The EU accounted for roughly 44% of Japan's pork imports in February, up from a monthly average of 35% in 2018, while the American share dropped to 23% from 28%.

With Japanese hungry for beef from abroad, February imports of the meat from the U.S. rose 17% on the year. But this paled beside the deluge from other TPP-11 members, with imports from Canada soaring roughly 260% and those from New Zealand rising 63%, as tariffs softened to 27.5% from 38.5%.

The American share of Japan's beef imports for January and February came to 39%, compared with an average of 41% across 2018. The decline marked a break from its steady growth since Japan resumed imports from the U.S. in December 2005, after pausing over the outbreak of mad cow disease.

Japan is set to implement its second tariff cut under the TPP-11 on April 1, the start of the country's fiscal year, bringing levies to 26.6% for beef and to 1.9% for high-priced pork products. The pact, which was formed with 11 members after U.S. President Donald Trump backed out, took effect Dec. 30 after being ratified by six members: Japan, Canada, Australia, New Zealand, Mexico and Singapore.

Slices of beef go onto the grill at a Japanese barbecue. The country's imports of Canadian beef tripled year-on-year in February.

A focal point going forward will be Canadian beef, particularly the grain-fed variety favored by Japanese. Flying Garden, a burger chain focused on areas in Tokyo's northern outskirts, as of Thursday lowered prices of some steak cuts made from Canadian beef by 171 yen ($1.55) per 100 grams.

Similar trends look likely for Australian beef. A drop in tariffs on refrigerated goods will put it more in reach for supermarkets, according to a meat wholesaler.

Even beyond meat, signs of tectonic shifts have appeared in the trade landscape. Under the TPP-11, Japan's import quotas for Australian rice are set to triple in April to 6,000 tons -- a matter of great interest to the restaurant industry, as the grain sells for around 30% to 50% less than Japanese-grown rice. Moreover, sales of European wine have risen 10% or so at upscale supermarket chain Seijo Ishii after it lowered prices last month.
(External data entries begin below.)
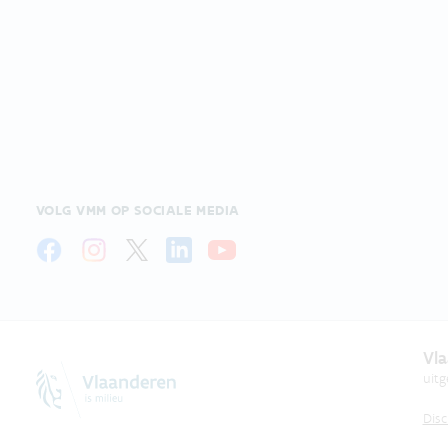
VOLG VMM OP SOCIALE MEDIA
Vla
uit
Disc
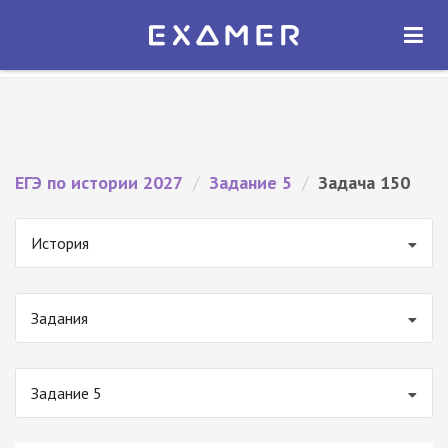
Экзамер — ЕГЭ 2027
×
ОТКРЫТЬ
Экзамер
Бесплатно - В Google Play
ЕГЭ по истории 2027
/
Задание 5
/
Задача 150
История
Задания
Задание 5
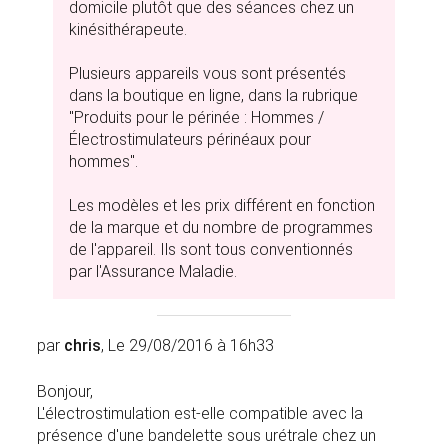
domicile plutôt que des séances chez un
kinésithérapeute.
Plusieurs appareils vous sont présentés
dans la boutique en ligne, dans la rubrique
"Produits pour le périnée : Hommes /
Électrostimulateurs périnéaux pour
hommes".
Les modèles et les prix différent en fonction
de la marque et du nombre de programmes
de l'appareil. Ils sont tous conventionnés
par l'Assurance Maladie.
par
chris
, Le 29/08/2016 à 16h33
Bonjour,
L'électrostimulation est-elle compatible avec la
présence d'une bandelette sous urétrale chez un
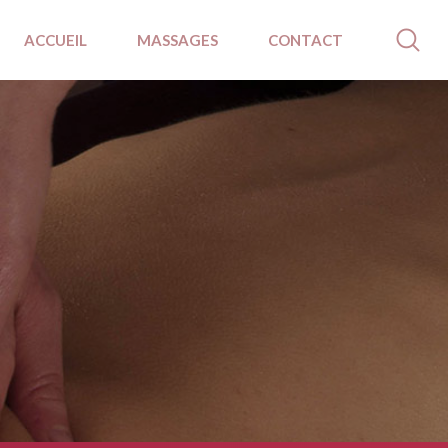
ACCUEIL
MASSAGES
CONTACT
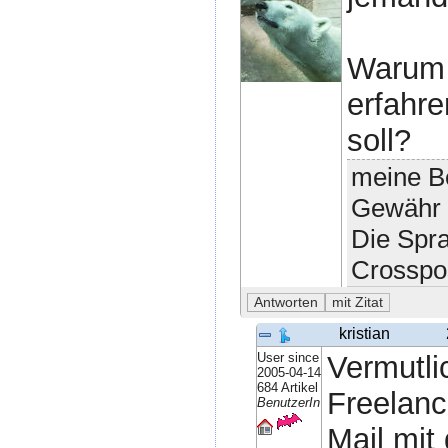
Warum 
erfahre
soll?
meine Be
Gewähr 
Die Spr
Crosspo
kristian
User since
Vermutli
2005-04-14
684 Artikel
Freelanc
BenutzerIn
Mail mit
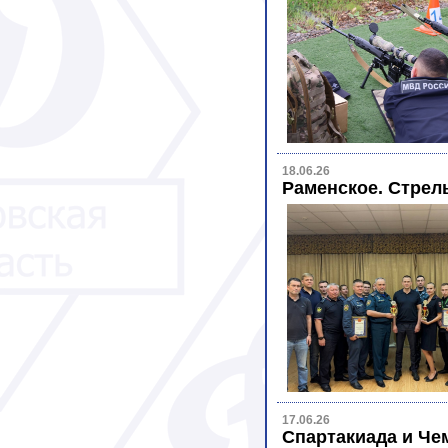
18.06.26
Раменское. Стрел
17.06.26
Спартакиада и Че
The shift away from procuring food and agricultural goods from the U.S. indicates a certain level of success in Tokyo's strategy of pursuing free trade agreements to shield itself against American protectionism.

But the "America first"-focused Trump administration looks unlikely to bring Washington back into the free trade camp. Japan's trade deals will knock $550 million a year off American beef exports by 2023, the U.S. Meat Export Federation estimates. The dissatisfaction of American cattle ranchers will likely reverberate in coming bilateral trade talks.